Your brand’s newsletter won’t look exactly like these newsletters. You have a product to sell, and your email marketing strategy is measured at least in part by the revenue it generates.
But that doesn’t mean your newsletter shouldn’t aim to be useful. When you mention products, can you teach people something novel and interesting about them? Can you tell a memorable origin story? Can you change the calls to action (CTAs) to make sure people don’t feel sold to when they’re reading your newsletter?
If you’re ready to get started on production, learn all about how to create a newsletter. If you’re looking for inspiration, you’ve landed on the right page.
Here, we show you 10 newsletter examples from brands that balance the product highlights with the informative—and sometimes even delve into the entertaining.
1. Graza showcases delicious ways to use their product
Roundup posts are common, and they’re a great way to pack a ton of value into a newsletter while giving the reader a lot of learning opportunities.
Olive oil brand Graza sends this long, colorful newsletter with no less than 11 CTA buttons, each leading the reader to a recipe of their choice. With mouthwatering images and descriptive tag copy like “fall-off-the-bone good,” Graza understands their audience is made up of foodies who care enough about the quality of their olive oil not to buy it from the grocery store.
Image source: Graza
Pro tip: Plan to send this kind of newsletter at predefined intervals that correlate with how frequently you create content (i.e., weekly, monthly, quarterly, etc.).

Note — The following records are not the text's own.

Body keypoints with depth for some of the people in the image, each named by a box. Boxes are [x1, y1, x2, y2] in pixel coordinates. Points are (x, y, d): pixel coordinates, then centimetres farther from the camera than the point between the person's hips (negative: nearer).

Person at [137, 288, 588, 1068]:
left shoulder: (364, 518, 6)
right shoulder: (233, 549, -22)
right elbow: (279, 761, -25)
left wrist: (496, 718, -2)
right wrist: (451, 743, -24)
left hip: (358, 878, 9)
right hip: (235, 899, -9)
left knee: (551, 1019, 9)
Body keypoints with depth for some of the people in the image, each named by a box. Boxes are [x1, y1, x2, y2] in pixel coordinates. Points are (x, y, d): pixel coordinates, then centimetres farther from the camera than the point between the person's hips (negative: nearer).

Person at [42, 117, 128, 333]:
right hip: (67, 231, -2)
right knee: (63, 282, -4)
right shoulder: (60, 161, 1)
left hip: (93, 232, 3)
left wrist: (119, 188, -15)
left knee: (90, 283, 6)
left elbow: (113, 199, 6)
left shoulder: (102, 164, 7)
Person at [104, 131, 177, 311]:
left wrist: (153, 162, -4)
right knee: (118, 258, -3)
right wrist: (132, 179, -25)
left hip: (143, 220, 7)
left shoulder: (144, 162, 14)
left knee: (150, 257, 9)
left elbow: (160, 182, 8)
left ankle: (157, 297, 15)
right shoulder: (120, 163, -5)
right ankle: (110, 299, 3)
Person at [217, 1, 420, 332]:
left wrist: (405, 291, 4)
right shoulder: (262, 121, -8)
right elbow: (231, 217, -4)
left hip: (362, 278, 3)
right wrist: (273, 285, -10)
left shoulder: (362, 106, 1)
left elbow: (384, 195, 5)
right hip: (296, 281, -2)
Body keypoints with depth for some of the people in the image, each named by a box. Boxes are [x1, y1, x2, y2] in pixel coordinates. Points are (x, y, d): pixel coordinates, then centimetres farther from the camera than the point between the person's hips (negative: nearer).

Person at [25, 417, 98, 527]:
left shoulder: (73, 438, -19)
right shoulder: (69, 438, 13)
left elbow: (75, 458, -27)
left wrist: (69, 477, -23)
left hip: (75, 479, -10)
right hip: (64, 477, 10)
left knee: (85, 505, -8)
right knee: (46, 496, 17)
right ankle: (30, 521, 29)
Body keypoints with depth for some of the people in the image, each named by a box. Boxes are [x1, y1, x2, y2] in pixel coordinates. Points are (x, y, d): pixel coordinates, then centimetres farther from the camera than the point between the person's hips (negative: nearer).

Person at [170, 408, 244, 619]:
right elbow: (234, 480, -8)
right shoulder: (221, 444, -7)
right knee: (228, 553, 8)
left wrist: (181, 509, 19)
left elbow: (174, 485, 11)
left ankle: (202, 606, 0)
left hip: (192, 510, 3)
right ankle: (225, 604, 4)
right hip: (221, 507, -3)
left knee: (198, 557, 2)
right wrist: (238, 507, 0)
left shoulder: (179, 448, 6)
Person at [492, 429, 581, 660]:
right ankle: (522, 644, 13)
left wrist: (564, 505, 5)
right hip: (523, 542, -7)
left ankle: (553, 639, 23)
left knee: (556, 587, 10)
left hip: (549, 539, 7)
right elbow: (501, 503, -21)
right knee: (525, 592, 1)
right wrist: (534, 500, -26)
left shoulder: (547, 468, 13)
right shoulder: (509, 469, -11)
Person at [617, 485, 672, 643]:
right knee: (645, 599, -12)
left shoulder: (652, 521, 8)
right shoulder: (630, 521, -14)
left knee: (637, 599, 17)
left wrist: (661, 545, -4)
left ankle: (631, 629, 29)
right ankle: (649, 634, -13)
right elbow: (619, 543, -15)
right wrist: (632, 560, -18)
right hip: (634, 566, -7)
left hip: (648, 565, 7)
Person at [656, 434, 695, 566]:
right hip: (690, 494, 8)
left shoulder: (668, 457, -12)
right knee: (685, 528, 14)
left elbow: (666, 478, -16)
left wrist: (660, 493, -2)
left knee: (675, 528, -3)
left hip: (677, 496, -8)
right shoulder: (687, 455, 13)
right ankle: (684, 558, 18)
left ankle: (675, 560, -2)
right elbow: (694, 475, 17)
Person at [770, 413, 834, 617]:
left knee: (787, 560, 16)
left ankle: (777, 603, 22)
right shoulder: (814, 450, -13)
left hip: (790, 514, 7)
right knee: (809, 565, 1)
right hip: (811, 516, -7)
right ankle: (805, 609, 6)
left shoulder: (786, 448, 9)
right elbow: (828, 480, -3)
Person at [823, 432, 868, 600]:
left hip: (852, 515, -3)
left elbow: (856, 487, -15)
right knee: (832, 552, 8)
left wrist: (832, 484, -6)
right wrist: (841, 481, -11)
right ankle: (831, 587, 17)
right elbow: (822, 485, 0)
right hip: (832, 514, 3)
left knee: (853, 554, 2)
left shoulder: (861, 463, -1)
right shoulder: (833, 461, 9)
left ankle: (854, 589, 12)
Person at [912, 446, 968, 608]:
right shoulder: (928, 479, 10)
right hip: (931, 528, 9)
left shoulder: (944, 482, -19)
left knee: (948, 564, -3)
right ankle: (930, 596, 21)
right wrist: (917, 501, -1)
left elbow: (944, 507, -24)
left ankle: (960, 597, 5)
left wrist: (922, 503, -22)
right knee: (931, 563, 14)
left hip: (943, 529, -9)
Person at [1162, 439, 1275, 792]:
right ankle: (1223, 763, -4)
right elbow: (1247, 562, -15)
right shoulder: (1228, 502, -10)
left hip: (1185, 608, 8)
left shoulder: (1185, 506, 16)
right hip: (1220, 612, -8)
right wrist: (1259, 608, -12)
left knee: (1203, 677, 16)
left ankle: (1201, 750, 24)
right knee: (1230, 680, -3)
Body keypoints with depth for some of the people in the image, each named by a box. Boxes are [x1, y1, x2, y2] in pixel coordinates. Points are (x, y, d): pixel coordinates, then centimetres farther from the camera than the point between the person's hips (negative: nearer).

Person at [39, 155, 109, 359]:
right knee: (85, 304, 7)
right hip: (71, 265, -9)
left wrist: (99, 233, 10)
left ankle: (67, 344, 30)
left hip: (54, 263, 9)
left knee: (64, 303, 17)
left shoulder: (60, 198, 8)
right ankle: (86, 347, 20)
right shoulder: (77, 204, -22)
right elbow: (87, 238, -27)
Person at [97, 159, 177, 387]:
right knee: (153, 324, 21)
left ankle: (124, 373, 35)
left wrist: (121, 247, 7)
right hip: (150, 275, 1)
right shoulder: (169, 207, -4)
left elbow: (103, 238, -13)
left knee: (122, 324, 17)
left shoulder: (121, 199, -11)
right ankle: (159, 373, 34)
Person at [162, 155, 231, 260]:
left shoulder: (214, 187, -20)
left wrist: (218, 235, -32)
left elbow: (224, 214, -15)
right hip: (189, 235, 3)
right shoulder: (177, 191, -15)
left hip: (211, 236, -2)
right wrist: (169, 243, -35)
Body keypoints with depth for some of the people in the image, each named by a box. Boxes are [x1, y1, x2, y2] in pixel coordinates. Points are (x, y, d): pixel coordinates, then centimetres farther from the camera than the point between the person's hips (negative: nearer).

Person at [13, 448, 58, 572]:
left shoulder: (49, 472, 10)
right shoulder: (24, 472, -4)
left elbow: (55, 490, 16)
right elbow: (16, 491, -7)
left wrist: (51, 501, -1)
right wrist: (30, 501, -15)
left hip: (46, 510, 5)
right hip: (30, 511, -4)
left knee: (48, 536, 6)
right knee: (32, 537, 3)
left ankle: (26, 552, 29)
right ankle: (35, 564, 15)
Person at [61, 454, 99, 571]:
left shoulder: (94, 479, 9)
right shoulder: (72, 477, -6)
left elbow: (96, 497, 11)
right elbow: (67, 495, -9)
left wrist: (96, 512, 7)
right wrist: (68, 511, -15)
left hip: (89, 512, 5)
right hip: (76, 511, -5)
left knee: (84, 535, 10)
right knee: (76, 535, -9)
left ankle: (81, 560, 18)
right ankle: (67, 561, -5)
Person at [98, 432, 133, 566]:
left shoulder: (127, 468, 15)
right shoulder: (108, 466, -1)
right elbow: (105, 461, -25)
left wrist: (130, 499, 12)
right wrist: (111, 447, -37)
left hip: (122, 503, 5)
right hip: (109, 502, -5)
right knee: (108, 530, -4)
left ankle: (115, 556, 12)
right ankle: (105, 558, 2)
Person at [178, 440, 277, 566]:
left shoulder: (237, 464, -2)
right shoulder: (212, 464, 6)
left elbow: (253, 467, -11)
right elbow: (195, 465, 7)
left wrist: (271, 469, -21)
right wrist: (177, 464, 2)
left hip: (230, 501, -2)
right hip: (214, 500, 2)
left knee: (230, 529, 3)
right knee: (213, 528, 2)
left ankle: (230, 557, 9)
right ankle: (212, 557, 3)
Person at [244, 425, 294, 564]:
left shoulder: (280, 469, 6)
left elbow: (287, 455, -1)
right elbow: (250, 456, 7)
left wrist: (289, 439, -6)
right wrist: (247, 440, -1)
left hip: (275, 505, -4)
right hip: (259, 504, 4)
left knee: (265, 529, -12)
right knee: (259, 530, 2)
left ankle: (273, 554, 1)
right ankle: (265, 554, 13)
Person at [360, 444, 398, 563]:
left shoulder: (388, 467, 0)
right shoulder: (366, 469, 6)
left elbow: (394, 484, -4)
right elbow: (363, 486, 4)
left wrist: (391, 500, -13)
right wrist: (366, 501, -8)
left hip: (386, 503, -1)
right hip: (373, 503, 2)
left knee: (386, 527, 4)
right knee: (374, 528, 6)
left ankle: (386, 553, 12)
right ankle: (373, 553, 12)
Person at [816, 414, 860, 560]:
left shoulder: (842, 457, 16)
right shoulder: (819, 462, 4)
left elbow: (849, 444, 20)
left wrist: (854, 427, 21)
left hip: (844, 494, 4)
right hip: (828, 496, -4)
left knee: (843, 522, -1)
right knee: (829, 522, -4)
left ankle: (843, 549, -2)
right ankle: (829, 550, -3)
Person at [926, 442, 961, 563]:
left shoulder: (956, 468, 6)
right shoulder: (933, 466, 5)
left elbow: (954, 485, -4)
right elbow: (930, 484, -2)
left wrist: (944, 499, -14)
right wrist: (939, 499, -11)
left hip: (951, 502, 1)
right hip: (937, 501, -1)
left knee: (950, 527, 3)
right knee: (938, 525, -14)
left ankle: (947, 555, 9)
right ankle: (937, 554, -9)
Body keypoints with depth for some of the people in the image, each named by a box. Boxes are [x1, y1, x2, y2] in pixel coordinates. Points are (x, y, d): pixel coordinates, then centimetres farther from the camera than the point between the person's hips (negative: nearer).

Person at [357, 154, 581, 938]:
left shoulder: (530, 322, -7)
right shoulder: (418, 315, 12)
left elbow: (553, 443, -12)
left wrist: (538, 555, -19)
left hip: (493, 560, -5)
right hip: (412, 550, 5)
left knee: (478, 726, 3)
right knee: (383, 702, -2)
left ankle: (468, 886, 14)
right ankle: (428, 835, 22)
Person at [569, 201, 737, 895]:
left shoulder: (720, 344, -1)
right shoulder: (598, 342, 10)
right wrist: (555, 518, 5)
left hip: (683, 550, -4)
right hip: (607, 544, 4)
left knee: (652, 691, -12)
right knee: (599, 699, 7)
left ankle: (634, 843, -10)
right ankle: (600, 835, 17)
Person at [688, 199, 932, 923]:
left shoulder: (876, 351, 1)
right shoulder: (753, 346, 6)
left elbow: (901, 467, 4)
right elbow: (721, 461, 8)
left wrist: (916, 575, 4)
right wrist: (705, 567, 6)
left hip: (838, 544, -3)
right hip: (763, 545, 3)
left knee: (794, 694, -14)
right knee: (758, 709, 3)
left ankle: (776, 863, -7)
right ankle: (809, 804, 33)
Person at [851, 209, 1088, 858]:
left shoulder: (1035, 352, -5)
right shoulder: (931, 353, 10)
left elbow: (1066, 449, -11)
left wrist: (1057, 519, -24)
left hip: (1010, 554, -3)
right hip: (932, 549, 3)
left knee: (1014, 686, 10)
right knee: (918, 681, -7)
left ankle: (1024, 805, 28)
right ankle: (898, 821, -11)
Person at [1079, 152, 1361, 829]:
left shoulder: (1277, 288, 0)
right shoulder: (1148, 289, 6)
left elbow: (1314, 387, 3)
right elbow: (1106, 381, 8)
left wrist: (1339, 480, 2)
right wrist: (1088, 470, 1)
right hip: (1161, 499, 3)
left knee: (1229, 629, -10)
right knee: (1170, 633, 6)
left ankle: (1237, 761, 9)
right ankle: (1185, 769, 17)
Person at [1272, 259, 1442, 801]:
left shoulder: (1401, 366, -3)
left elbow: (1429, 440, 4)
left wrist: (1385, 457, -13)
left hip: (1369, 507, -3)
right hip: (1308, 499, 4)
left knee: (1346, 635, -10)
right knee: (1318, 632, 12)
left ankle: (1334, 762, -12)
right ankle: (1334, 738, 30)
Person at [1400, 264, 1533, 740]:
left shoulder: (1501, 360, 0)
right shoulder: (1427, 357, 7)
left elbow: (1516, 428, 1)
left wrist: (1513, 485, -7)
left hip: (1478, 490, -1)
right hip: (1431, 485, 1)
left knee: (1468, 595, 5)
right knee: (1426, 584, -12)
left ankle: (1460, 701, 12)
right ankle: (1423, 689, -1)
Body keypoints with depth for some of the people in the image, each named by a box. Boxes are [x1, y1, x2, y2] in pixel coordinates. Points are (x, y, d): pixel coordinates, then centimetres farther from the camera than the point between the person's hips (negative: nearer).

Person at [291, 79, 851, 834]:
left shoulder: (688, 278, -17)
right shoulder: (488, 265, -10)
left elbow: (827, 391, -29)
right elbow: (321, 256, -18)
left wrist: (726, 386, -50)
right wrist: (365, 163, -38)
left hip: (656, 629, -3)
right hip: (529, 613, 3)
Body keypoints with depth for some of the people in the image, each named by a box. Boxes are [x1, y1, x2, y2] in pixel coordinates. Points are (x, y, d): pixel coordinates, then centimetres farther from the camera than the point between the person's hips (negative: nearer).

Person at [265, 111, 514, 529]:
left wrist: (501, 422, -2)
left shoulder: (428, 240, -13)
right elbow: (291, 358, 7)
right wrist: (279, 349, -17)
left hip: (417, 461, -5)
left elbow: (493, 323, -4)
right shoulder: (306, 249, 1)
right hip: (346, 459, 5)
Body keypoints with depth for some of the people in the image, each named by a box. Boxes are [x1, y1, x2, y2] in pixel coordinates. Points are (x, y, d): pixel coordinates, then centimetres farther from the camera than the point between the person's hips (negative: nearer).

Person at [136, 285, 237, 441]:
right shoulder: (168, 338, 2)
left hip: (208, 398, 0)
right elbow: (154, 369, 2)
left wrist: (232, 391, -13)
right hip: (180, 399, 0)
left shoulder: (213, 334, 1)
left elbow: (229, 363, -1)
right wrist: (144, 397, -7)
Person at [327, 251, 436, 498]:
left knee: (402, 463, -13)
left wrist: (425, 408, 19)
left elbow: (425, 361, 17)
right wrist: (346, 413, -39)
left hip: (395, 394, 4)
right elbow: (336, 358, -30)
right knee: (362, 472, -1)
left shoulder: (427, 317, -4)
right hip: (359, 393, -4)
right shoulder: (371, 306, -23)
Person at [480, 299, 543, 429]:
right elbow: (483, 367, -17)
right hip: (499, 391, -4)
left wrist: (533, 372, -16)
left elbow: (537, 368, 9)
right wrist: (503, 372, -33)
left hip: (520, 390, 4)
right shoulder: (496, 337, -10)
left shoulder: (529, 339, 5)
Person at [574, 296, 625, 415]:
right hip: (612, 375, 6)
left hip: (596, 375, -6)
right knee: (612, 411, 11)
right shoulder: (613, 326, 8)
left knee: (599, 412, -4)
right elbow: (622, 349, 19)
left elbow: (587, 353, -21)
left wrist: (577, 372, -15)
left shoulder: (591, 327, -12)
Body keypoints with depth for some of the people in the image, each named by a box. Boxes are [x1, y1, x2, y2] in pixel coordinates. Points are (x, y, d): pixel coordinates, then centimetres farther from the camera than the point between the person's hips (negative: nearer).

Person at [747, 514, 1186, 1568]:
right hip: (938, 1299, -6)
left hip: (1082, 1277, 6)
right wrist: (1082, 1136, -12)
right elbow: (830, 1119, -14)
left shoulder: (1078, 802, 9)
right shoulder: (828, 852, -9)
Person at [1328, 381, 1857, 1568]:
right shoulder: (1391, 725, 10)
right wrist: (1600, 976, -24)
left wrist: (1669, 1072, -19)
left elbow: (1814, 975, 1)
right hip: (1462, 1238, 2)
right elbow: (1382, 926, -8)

2. Who Gives a Crap leads with entertainment
Let’s face it: Bathroom humor is universally funny. Australian toilet paper brand Who Gives A Crap sends this cheeky guide to “bathroom guest etiquette” with silly how-to copy that walks the line between useful and ridiculous.
The entertainment does a great job in leading the reader to the main message: A subscription helps you be a prepared host. But for the folks who might not need the entertainment because they’re ready to buy, there’s a CTA at the top as an option. (We’d love to see the performance metrics on that one!)
Image source: Who Gives A Crap
Pro tip: If your product is subscription-based, use your newsletter as an opportunity to feature the benefits of the subscription by:
- Offering a deal on a new subscription
- Breaking down the savings that come along with a subscription
- Featuring user-generated content (UGC)
3. Farmer Jones Farm builds local community
If you’re a local business, gathering people in real life may be your superpower. Locality and community are two of the most significant drivers of relevance in newsletter content, so you won’t want to sleep on this tactic if a lot of your customers are in one area.
Here, local brand Farmer Jones Farm opts for simplicity with their newsletter, sending a simple and easy-to-read list of upcoming events.
Image source: Farmer Jones Farm
4. FARM Rio showcases products for ready-to-buy segments
You can try sending newsletters that showcase your products as the entré—but we recommend sending these types of newsletters to an audience segment that’s a little more ready to buy than others.
If you’re sending to the right people, product-focused newsletters are a great way to grow your revenue, especially if your brand releases new products or updates older ones on the reg. These newsletters can include additional information, links to the products, or coupons and discounts.